MCLEAN: What are from your perspective the biggest challenges for women in or aspiring toward leadership roles?

COLL: Unfortunately, the stereotypes around gender are still very prevalent in the U.S. And in most cases I think the pathway to leadership for a woman is filled with many obstacles. Concerns about divided priorities if the woman has children. And I think on the flipside, also sometimes family responsibilities do not leave time for leadership responsibilities. I think sometimes there is harassment, lack of role models. There’s also a tendency to not advocate for oneself, to ask for promotions or raises. So, I think we just need to take a little more deliberate look at the issue of women in leadership positions and find some solutions to some of the more practical problems.

MCLEAN: How did you overcome gender-related roadblocks in your own career?

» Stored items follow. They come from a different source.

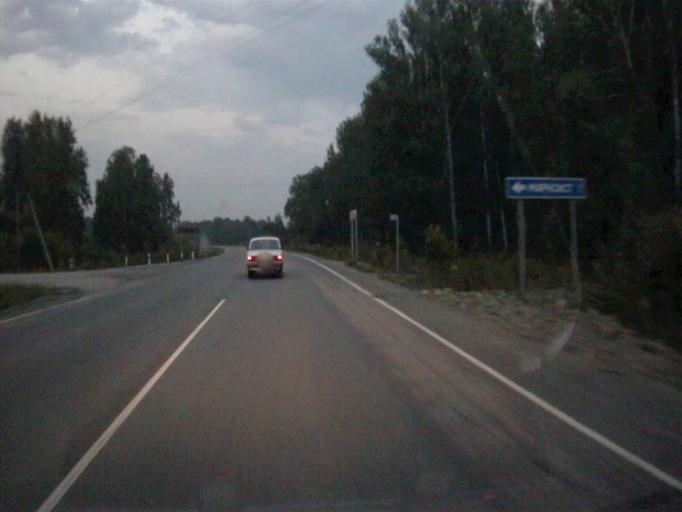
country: RU
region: Chelyabinsk
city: Timiryazevskiy
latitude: 55.2054
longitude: 60.7613
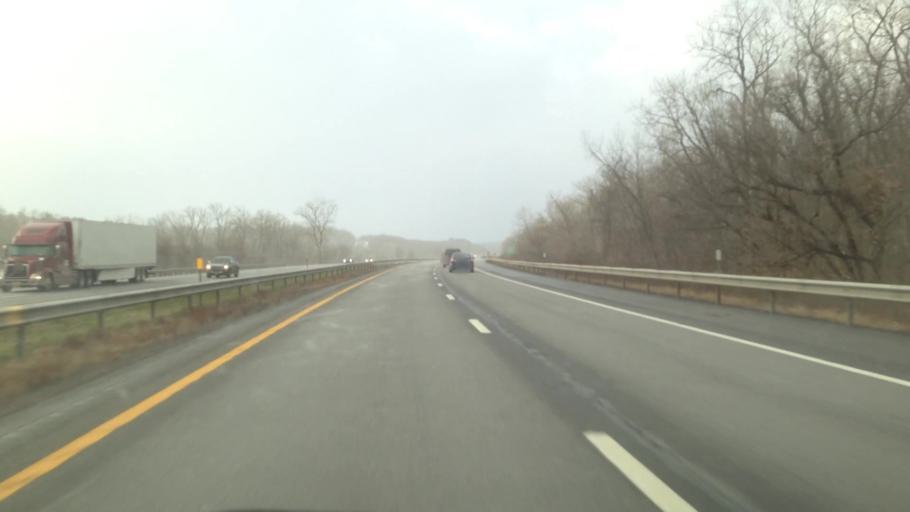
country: US
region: New York
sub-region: Montgomery County
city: Tribes Hill
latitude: 42.9309
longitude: -74.3110
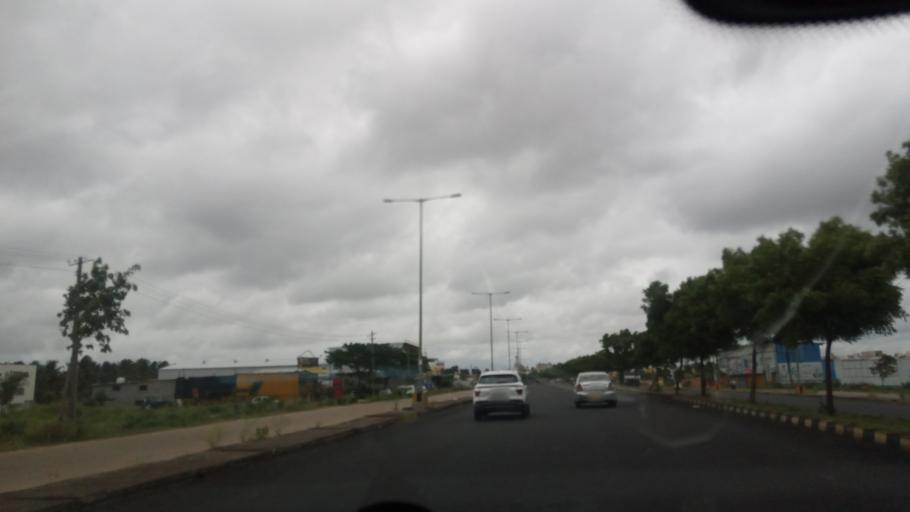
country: IN
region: Karnataka
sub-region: Mysore
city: Mysore
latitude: 12.3252
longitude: 76.5963
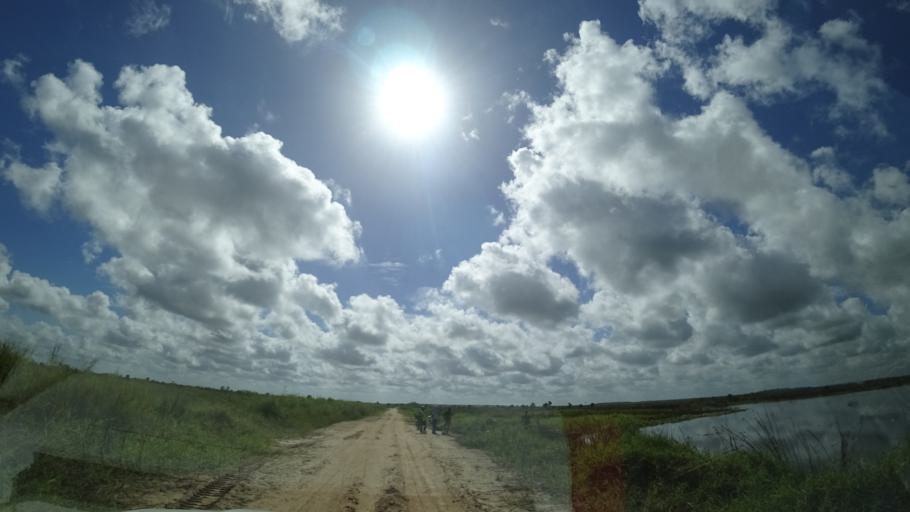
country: MZ
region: Sofala
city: Dondo
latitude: -19.3948
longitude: 34.5733
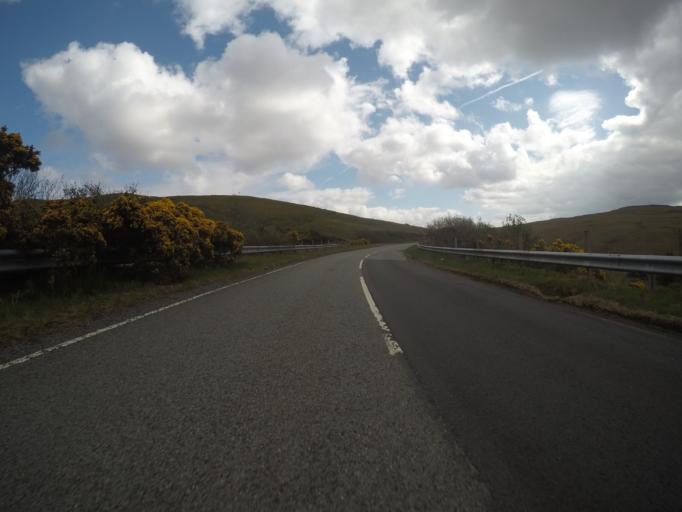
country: GB
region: Scotland
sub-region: Highland
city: Isle of Skye
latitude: 57.3287
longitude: -6.3341
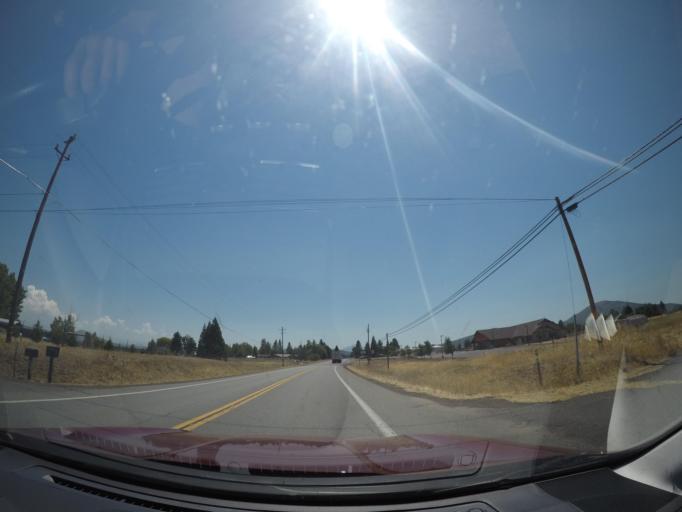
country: US
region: California
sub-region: Shasta County
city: Burney
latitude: 41.0291
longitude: -121.4202
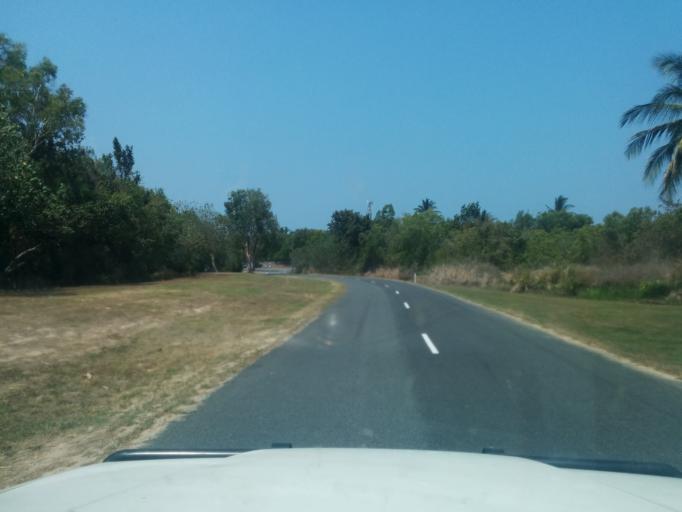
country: AU
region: Queensland
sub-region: Cairns
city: Redlynch
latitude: -16.8718
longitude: 145.7357
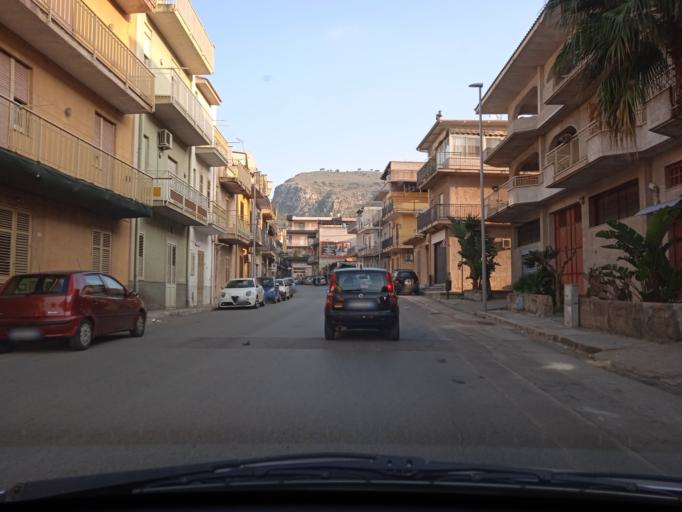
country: IT
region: Sicily
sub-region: Palermo
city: Villabate
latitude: 38.0770
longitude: 13.4391
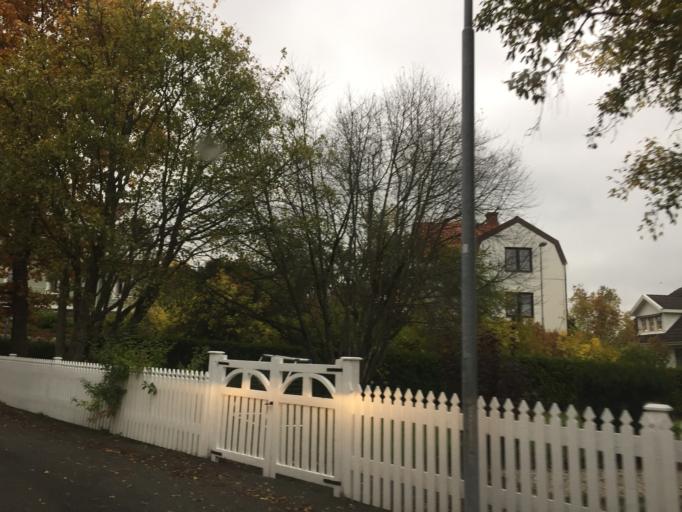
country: SE
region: Vaestra Goetaland
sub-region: Trollhattan
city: Trollhattan
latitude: 58.2854
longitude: 12.2760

COLL: Well, I’ve been lucky to have mentors and supervisors along the way–both women and men–who both pushed me professionally and also gave me opportunities to grow. I’ve been with Eurasia Foundation for most of my career and part of the reason I stayed for so long is that I never felt a barrier to professional growth because of my gender or because of the fact that I have children at home to care for. It is a very supportive environment for working parents. I also have a partner in my husband who is deeply supportive of my career and also shares the household responsibilities, including putting dinner on the table every night.

MCLEAN: How do you think about your own daughters’ futures and what do you encourage in them?

COLL: I think I want from my girls what all parents want for their kids. I want them to find their own way and to find what makes them happy. I expect them to work hard at anything they do and I try to help them recognize their relative privilege simply due to the color of their skin and their socioeconomic backgrounds. I expect them to lift others up when they see the opportunity to do so. But beyond that, I try hard not to push them in any particular direction. They need to find what gets them excited and push themselves in that direction.

MCLEAN: What would you say was the best piece of advice given to you that has helped you get to where you are?

COLL: My dad said something repeatedly to me when I was growing up. He said never rely on someone else for your own happiness. We build relationships, hopefully healthy ones, with people who we want to walk through life with. Sometimes I think people look to partners or other people in their lives to make themselves happy, and no one can make you happy except for yourself. The second thing I also learned from my parents, and I don’t know if this was ever a piece of advice or just shown to me through example, is to always keep your word and do what you say you’re going to do. This is important in personal relationships but also, I think, in the workplace. It builds trust and accountability, which is the foundation for all healthy relationships whether professional or personal.